French President Emmanuel Macron, centre, and now former French Foreign Affairs Minister Jean-Yves Le Drian, left, visit the troops of France''s Barkhane operation in Africa''s Sahel region in Gao, northern Mali, [File: Christophe Petit Tesson/Pool/Reuters]

French officials are heading to Niger to redefine the country’s strategy to fight armed groups in the Sahel as its troops complete a withdrawal from Mali and concerns mount over the growing threat to coastal West African states.

Coups in Mali, Chad and Burkina Faso against pro-Parisian leaders have weakened France’s alliances in its former colonies. This has also emboldened armed groups who control large swathes of desert and scrubland and opened the door to greater Russian influence.

Concerns are growing that the exit of 2,400 French troops from Mali – the birthplace of violence in the Sahel region and stronghold of al-Qaeda and ISIL (ISIS) affiliates – will aggravate violence, destabilise neighbours and spur migration.

With the withdrawal expected to be completed around mid-year, France’s new foreign minister, Catherine Colonna, and Defence Minister Sebastien Lecornu arrive in Niger on Friday to seal a regional redeployment.

Niger will now become the hub for French troops, with some 1,000 soldiers based in the capital Niamey with fighter jets, drones and helicopters.

Some 300-400 would be dispatched for special operations with Nigerien troops in the border regions with Burkina and Mali, French officials told reporters in a briefing.

Another 700-1,000 would be based in Chad with an undisclosed number of special forces operating elsewhere in the region. French troops will no longer carry out missions or pursue fighters into Mali once the exit is complete, the officials said.

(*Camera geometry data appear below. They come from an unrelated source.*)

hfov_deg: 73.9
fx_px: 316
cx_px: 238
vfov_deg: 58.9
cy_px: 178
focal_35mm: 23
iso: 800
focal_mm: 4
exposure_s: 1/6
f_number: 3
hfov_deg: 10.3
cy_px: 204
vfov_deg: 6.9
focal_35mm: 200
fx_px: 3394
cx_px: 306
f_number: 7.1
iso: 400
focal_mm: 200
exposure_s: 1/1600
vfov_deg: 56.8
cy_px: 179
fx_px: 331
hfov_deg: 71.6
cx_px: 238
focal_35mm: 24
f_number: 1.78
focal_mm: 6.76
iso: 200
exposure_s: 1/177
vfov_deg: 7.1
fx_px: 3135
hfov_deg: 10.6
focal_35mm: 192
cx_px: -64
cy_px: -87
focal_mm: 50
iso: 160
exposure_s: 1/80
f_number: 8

“Beyond Mali, the democratic decline in West Africa is extremely worrying with successive putsches in Mali twice, in Guinea in September 2021, in Burkina Faso in January of this year,” Colonna told a parliamentary hearing on Tuesday. “France will nevertheless continue despite these events, this withdrawal from Mali, to help West African armies fight against terrorist groups.”

“We are currently consulting with our concerned partners to define with them, according to their requests and their needs, the nature of the support that we can provide them.”

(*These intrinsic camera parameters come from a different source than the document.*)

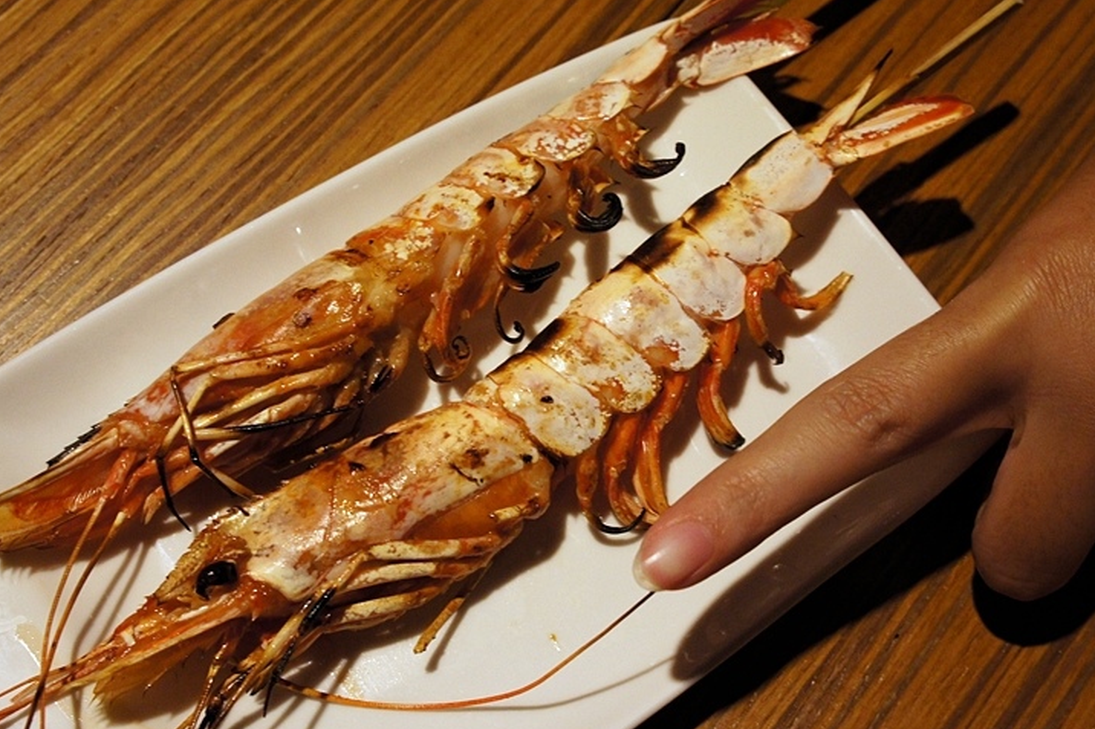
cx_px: 535
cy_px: 401
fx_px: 1490
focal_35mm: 49
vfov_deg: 27.5
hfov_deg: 40.3
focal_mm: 26
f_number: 7.1
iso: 1600
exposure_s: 1/20
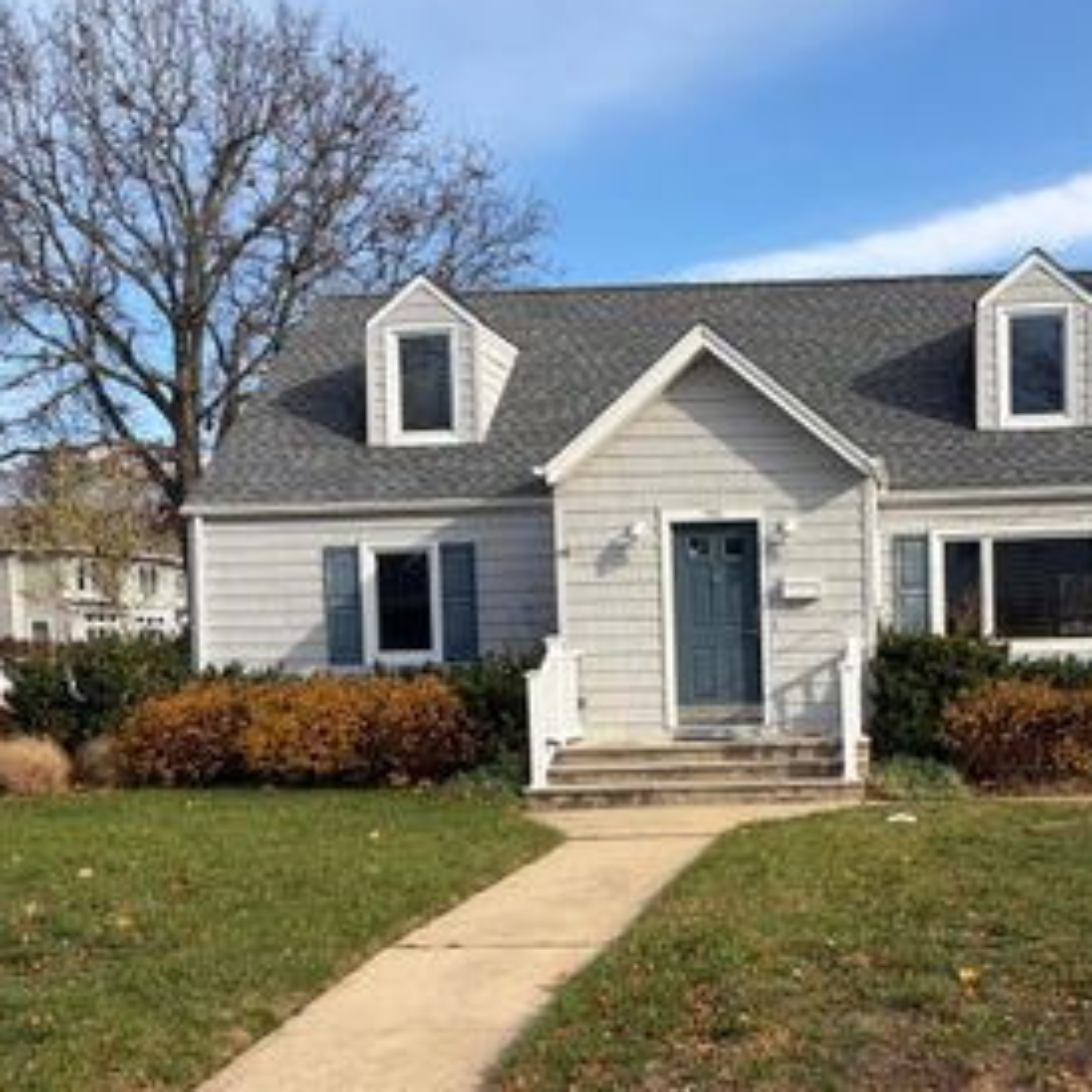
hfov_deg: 38.6
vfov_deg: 39.7
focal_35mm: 42
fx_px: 1499
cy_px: 691
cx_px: 861
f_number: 1.6
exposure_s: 1/2451
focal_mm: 5.96
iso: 50
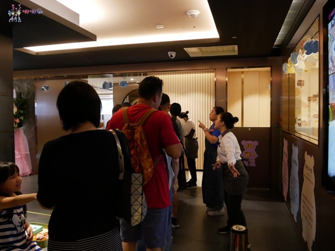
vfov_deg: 49.7
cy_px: 126
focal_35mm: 28
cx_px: 168
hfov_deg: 63.4
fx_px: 271
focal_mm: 14
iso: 3200
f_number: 4.5
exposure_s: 1/80
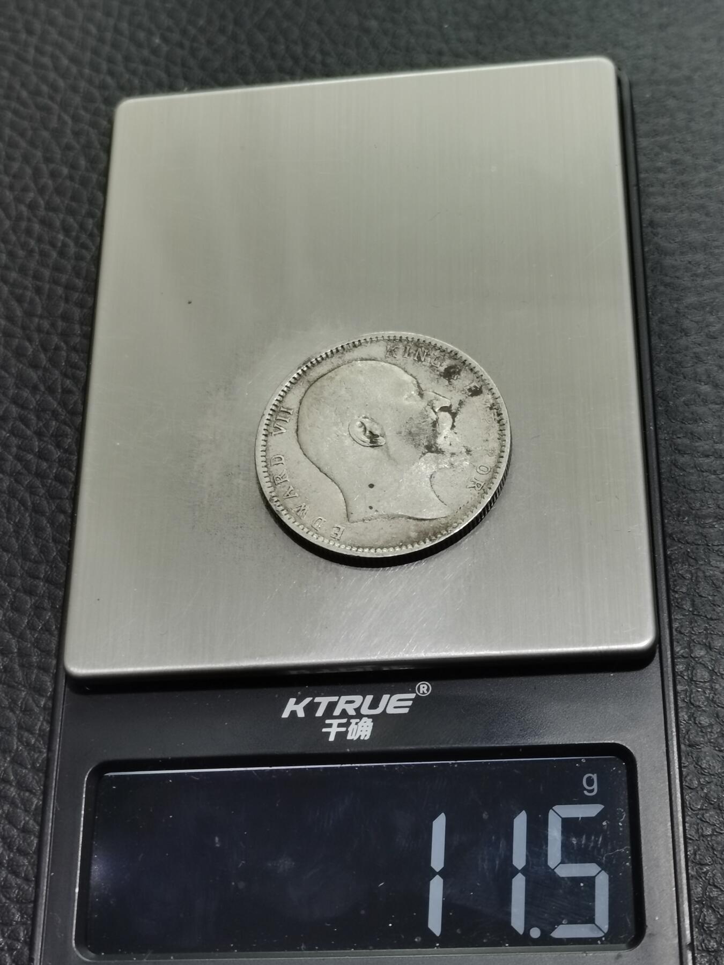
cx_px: 362
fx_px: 1701
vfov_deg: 31.7
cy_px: 482
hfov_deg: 24.0
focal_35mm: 61
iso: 64
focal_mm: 5.58
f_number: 1.8
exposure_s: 1/90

A French diplomatic source said the aim was to present a new strategy to President Emmanuel Macron in September.

French officials said the onus would henceforth be on regional countries to lead on security, while also focusing more on development, good governance and education. The ministers would announce 50 million euros ($50.4m) in aid to enhance the electricity network in Niger, as well as budgetary support.

A key area of concern was how and whether French and European troops will also support countries in the coastal Gulf of Guinea nations, such Benin, Togo and Ivory Coast, where there is an increase in attacks.

French officials said that at this stage there had been no formal request for further military assistance. Some European countries had shown an interest in continuing regional operations post Mali, the officials said.

Lecornu will travel to Ivory Coast, which also hosts French troops, on Saturday, while Macron is likely to travel to Benin at the end of July, Colonna said.